* _Information given_
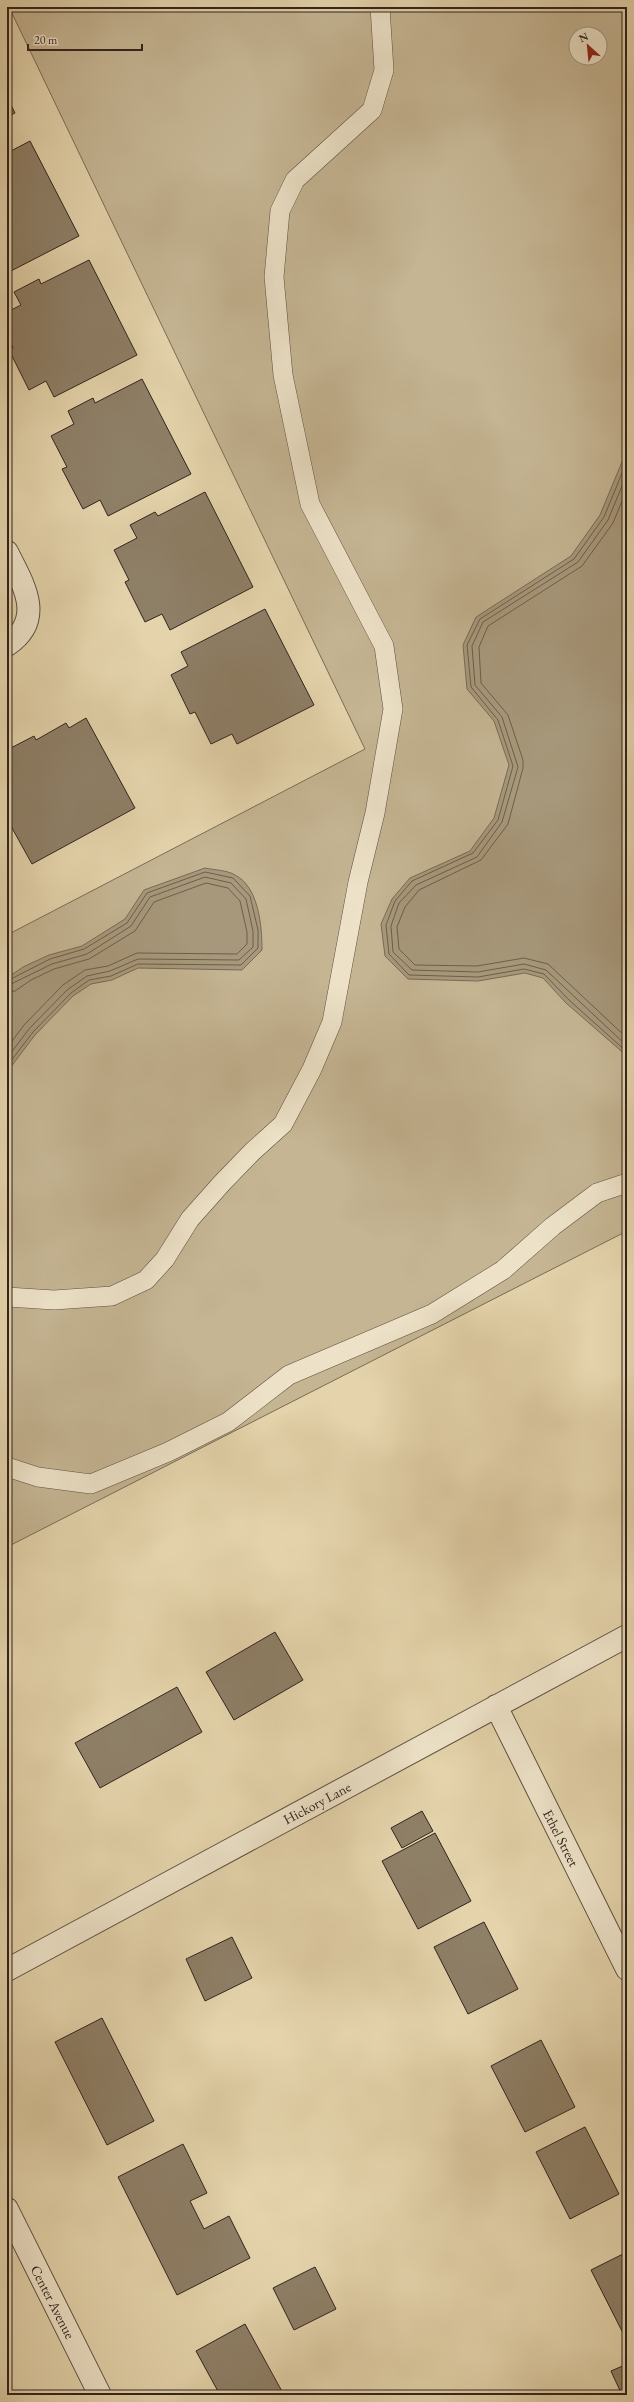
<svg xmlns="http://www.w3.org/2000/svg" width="634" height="2402" viewBox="0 0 634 2402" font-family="'EB Garamond',serif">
	<rect width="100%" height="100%" fill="#e4d3ab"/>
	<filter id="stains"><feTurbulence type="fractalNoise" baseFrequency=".005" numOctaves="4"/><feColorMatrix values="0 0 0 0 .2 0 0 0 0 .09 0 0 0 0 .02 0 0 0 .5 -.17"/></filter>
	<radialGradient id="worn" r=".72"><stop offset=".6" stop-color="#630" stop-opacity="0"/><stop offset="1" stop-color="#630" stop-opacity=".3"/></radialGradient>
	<!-- green -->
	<path fill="#c5b593" stroke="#7a6c58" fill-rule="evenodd" d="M9,7H627V1231L7,1547V935L365,749ZM576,34H600V58H576Z"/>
	<!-- water -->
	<path fill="#a7987b" stroke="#776a56" d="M627,450V1056L566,1003L543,978L525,973L478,981L408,979L385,956L381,924L392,899L410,878L470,851L494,818L509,765L494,721L467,689L463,645L476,617L571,556L600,515Z
		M205,868C214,870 227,870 235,875C259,887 262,927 262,950L242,970L138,968L112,980L91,984L73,996L35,1035L7,1072V978L23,967L49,955L82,946L125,919L144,890Z"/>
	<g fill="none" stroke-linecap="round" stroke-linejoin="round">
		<!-- shore -->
		<path stroke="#6c5e4c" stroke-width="1" d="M627,461L604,517L574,559L480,619L467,645L471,687L498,720L513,766L498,820L473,853L412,881L395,901L386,925L389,954L409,975L478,977L524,969L544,974L569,1000L627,1052
			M627,474L608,520L578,562L483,622L472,646L475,685L502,717L518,767L502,822L477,857L416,885L399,903L391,926L393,952L412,970L478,972L524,964L546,970L627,1046
			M627,489L613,523L582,566L488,626L479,647L481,683L508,715L523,760V768L508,824L481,860L419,890L405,907L397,927L399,949L415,965L477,966L524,958L548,964L627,1038
			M7,981L50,959L84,949L127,923L147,893L205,872L233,878L250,896L258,930V948L241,965L138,964L111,976L89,980L71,993L33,1032L7,1066
			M7,986L52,964L87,954L131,926L150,897L205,877L231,883L246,899L253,931V947L239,960L138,959L110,971L87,976L67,990L29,1029L7,1058
			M7,992L15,991L31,980L54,969L89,959L135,931L154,902L206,883L228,888L240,901L247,932V944L237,954L137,953L108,966L85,970L63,985L24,1025L7,1048"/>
	</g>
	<!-- building -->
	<path fill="#8e7f67" stroke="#30241e" d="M7,97L15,113L7,117Z
		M30,141L79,236L7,273V153Z
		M89,260L137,355L54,397L46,381L29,390L9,350L13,348L7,336V312L21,305L14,292L39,279L41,284Z
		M142,379L191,474L108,516L100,500L83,509L62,469L67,467L51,436L74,424L68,411L93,398L95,403Z
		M205,492L253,587L170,630L162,614L145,622L125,582L129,580L114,550L137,538L130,525L155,512L158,516Z
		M265,609L314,705L237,744L232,734L211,744L195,712L190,714L171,675L188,666L181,652Z
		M86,718L135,808L32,864L7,819V750L34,736L36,740L66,723L69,728Z
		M7,868L11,876L7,878Z
		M275,1632L303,1680L234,1720L206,1672Z
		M177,1687L202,1732L100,1788L75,1743Z
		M422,1811L433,1831L402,1848L391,1828Z
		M435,1833L471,1901L418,1929L382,1861Z
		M484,1922L518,1989L468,2014L434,1947Z
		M232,1937L252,1978L205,2001L186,1959Z
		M102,2018L154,2121L107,2145L55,2042Z
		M541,2040L575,2107L525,2132L491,2066Z
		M585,2127L619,2194L570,2219L536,2152Z
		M183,2144L207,2193L190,2201L204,2229L229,2216L250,2258L177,2295L118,2177Z
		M627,2252V2335L625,2337L591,2270Z
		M315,2267L336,2309L294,2330L273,2288Z
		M245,2324L284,2395H220L196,2351Z
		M627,2364V2395H622L611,2371Z"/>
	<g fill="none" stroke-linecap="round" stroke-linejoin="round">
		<defs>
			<path id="lane" d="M7,1297L54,1300L112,1296L146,1280L165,1259L190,1219L222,1183L252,1152L283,1124L312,1069L332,1022L358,882L375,813L393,709L384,646L310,504L283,375L274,277L280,211L295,180L372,110L384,70L380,7
				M7,1467L38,1477L91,1484L168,1452L228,1422L289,1375L432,1314L503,1270L553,1226L597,1193L627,1183"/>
			<path id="street" d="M7,552C23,584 46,619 7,645
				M496,1706L627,1969
				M7,1970L627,1636
				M7,2209L100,2395"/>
		</defs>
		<!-- lane casing -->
		<use href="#lane" stroke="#5d5041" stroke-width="20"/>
		<!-- street casing -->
		<use href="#street" stroke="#5d5041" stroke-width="24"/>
		<!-- lane -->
		<use href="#lane" stroke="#ede2c8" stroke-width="19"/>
		<!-- street -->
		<use href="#street" stroke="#ede2c8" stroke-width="22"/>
	</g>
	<g text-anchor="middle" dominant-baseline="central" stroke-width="3" stroke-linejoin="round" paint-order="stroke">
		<!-- street labels -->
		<g font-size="14" fill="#30241e" stroke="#ede2c8">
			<text transform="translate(317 1803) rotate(-28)">Hickory Lane</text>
			<text transform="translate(561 1838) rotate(63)">Ethel Street</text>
			<text transform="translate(53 2302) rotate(63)">Center Avenue</text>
		</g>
	</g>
	<!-- margin -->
	<rect width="634" height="2402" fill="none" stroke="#e4d3ab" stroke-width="24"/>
	<rect x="8" y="8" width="618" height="2386" fill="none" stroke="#30241e" stroke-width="2"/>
	<rect x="12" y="12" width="610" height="2378" fill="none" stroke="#30241e"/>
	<!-- north arrow -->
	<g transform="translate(588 46) rotate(333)"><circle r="19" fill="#ede2c8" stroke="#a19684"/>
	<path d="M0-3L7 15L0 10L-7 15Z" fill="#8f2418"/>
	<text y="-6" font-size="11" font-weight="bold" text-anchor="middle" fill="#30241e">N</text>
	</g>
	<!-- scale -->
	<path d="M28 44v6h114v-6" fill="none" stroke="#30241e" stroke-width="2"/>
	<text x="34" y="44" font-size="12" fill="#30241e" stroke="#ede2c8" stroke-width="3" paint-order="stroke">20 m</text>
	<rect width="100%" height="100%" filter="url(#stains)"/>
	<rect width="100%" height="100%" fill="url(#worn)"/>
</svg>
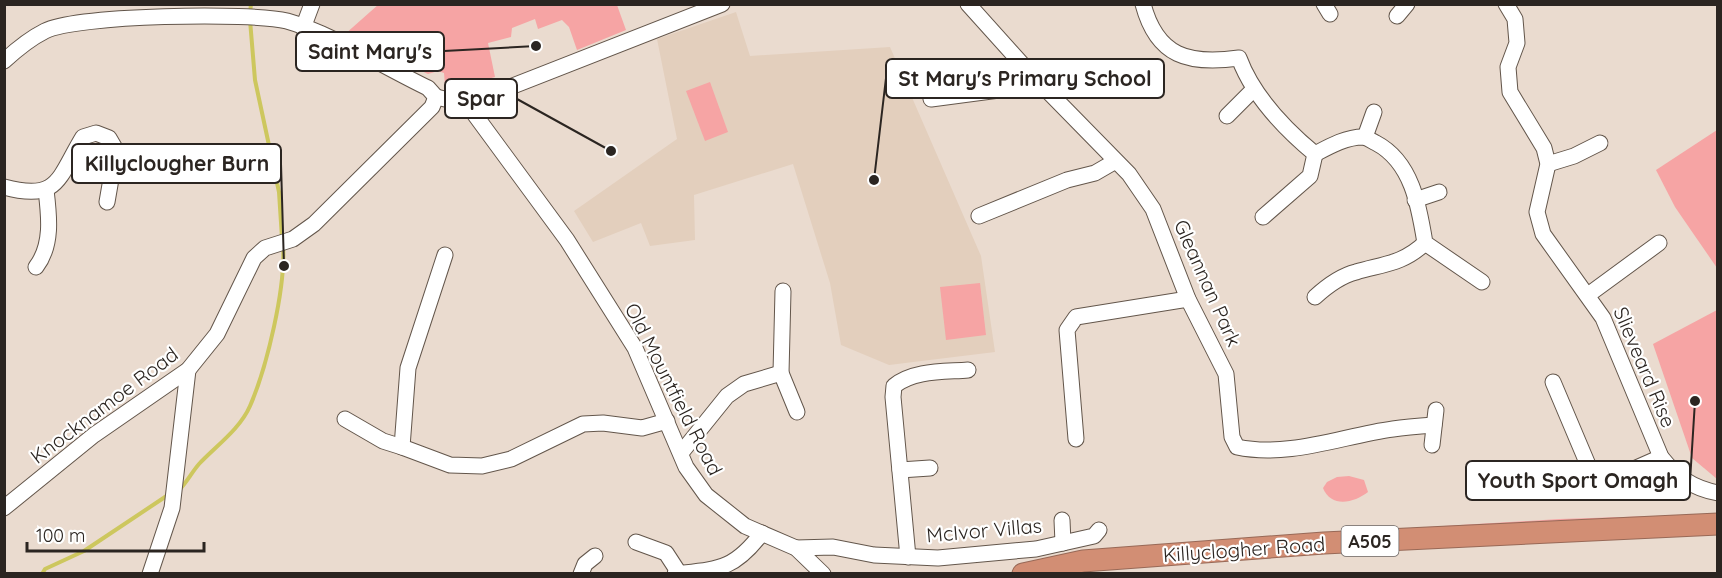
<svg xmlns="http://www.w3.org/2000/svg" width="1722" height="578" font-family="Quicksand,sans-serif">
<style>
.built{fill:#e3cfbd}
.green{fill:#f6a4a4}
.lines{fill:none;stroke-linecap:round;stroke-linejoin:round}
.stream{stroke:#cdc75e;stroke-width:4}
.minor-casing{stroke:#63564b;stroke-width:17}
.highway-casing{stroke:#986957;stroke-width:23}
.minor{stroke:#fff;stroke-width:15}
.highway{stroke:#d28e74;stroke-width:21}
.labels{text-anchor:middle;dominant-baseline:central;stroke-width:4.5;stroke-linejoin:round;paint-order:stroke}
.shield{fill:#fff;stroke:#6b6664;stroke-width:1.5}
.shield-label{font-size:18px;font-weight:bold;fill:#2b2521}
.street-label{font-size:20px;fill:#2b2521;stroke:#fff}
.leader{fill:none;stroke:#2b2521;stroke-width:2}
.callout-dot{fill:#2b2521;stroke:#fff;stroke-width:2}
.callout{fill:#fff;stroke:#2b2521;stroke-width:2}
.callout-label{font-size:21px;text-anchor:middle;font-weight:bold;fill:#2b2521}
</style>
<rect width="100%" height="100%" fill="#eadbcf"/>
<path class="built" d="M736 12 750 56 890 47 981 256 995 352 889 365 841 345 830 283 793 164 694 195 695 240 650 246 641 223 593 242 574 211 677 139 657 39Z"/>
<g class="green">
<path d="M379 4 617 5 626 30 577 50 569 27 562 20 538 29 535 19 512 28 511 37 488 43 495 77 461 87 445 85 444 73 438 71 428 74 344 35Z"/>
<path d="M710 82 728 132 705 141 686 91Z"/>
<path d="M1717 130V268L1675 207 1656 170Z"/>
<path d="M980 283 986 335 946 340 940 287Z"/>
<path d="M1717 310V479L1692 458 1653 344Z"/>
<path d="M1349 476 1364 480 1368 492C1354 503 1331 508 1323 488L1327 482 1337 477Z"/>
<path d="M1717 514 1329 533 1559 519Z"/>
</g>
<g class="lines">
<g class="stream">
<path d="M250 13 251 4"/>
<path d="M250 20 255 80 279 192 282 238"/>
<path d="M180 489C187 482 192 472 199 464 216 446 240 429 250 406 267 367 286 287 283 245"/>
<path d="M42 574 45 569 84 551 168 495"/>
</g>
<defs>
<g id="minor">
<path d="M968 4 1030 73 1129 174 1153 209 1188 299 1226 374 1232 437 1237 447C1289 458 1342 436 1393 429 1406 427 1420 426 1434 425"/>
<path d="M1143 4C1157 57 1189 65 1239 58 1253 96 1285 129 1315 154L1310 176 1263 217"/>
<path d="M1324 4 1330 14"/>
<path d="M1506 4 1515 19 1517 43 1508 67 1510 92 1544 148 1548 164 1537 212 1543 234 1603 318 1661 457C1677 477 1692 488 1718 493"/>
<path d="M1397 16 1407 4"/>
<path d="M303 28 312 4"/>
<path d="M4 61C16 50 31 38 45 31 76 15 251 12 287 21 330 33 386 68 428 88L436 97"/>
<path d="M436 97 467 104 567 240 635 348 686 467 706 495 745 526 796 548 823 574"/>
<path d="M931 99 999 90 1030 73"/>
<path d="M467 104 722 4"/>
<path d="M1227 116 1254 89"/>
<path d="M1365 137 1374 112"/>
<path d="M1315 154C1330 146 1346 137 1363 137 1368 138 1372 141 1376 143 1412 162 1419 206 1425 243L1482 282"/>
<path d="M1548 164 1574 156 1600 143"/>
<path d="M4 187C59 202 58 178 83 137L96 133 109 138 116 150 107 202"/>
<path d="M1415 200 1439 192"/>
<path d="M979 216 1067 180 1095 173 1114 162"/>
<path d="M445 255 408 368 402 447 450 465 482 466 511 459 583 424 603 423 642 428 667 421"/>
<path d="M36 267C53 245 49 215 46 190"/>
<path d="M783 291 781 373 797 412"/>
<path d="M1588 295 1659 243"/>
<path d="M1315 297C1327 286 1340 276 1356 272 1383 264 1403 264 1425 243"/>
<path d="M1553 382 1594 479 1602 483 1661 457"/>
<path d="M345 419 383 441 402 447"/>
<path d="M1076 439 1067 330 1076 317 1188 299"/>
<path d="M1432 445 1436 410"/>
<path d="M681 453 727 396 744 384 781 373"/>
<path d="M900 470 930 468"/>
<path d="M4 508 94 435 188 370 217 334 254 258 265 248 293 239 314 224 432 107 436 97"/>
<path d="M1062 520 1063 543"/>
<path d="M636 542 666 553 679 573"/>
<path d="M796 548 833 547 874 555 938 558 1036 549 1094 536 1099 530"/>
<path d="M908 557 893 397 894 386C914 370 944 372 968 370"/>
<path d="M150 574 172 508 188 370"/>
<path d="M581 574 585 564 595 556"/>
<path d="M675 574C719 569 734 570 762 533"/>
</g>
<path id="highway" d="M1023 574 1083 561 1324 543 1718 524"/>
</defs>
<use href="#minor" class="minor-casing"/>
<use href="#highway" class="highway-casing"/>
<use href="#minor" class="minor"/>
<use href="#highway" class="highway"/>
</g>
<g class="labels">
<rect class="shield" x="1341.5" y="526" width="57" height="30" rx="4.5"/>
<g class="shield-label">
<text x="1370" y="541">A505</text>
</g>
<g class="street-label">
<text transform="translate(1208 283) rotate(66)">Gleannan Park</text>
<text transform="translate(1645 367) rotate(67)">Slieveard Rise</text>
<text transform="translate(674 389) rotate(63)">Old Mountfield Road</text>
<text transform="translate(104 405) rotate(-37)">Knocknamoe Road</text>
<text transform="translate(984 530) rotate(-5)">McIvor Villas</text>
<text transform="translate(1244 549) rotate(-4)">Killyclogher Road</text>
</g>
</g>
<path class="leader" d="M536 46L444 51M874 180L886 78M611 151L517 99M284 266L281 164M1695 401L1690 481"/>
<g class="callout-dot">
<circle cx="536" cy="46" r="6"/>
<circle cx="874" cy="180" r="6"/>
<circle cx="611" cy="151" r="6"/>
<circle cx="284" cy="266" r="6"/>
<circle cx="1695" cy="401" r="6"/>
</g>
<g class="callout">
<rect x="296" y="32" width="148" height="39" rx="6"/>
<rect x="886" y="59" width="278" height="39" rx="6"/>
<rect x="445" y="79" width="72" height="39" rx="6"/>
<rect x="72" y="144" width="209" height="39" rx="6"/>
<rect x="1466" y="461" width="224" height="39" rx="6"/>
</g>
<g class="callout-label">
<text x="370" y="59">Saint Mary's</text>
<text x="1025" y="86">St Mary's Primary School</text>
<text x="481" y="106">Spar</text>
<text x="177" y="171">Killyclougher Burn</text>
<text x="1578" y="488">Youth Sport Omagh</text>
</g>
<rect width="1722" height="578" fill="none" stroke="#2b2521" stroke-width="12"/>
<path d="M27 542v9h177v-9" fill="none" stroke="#2b2521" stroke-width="3"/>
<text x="36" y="542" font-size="18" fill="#2b2521" stroke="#ffffff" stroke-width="4.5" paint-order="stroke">100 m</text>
</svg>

* _Task prompt_
Count lines, not occurrences: report how many lines in the entries above include the word "worn", as a number alone.

* _Answer to this problem_
2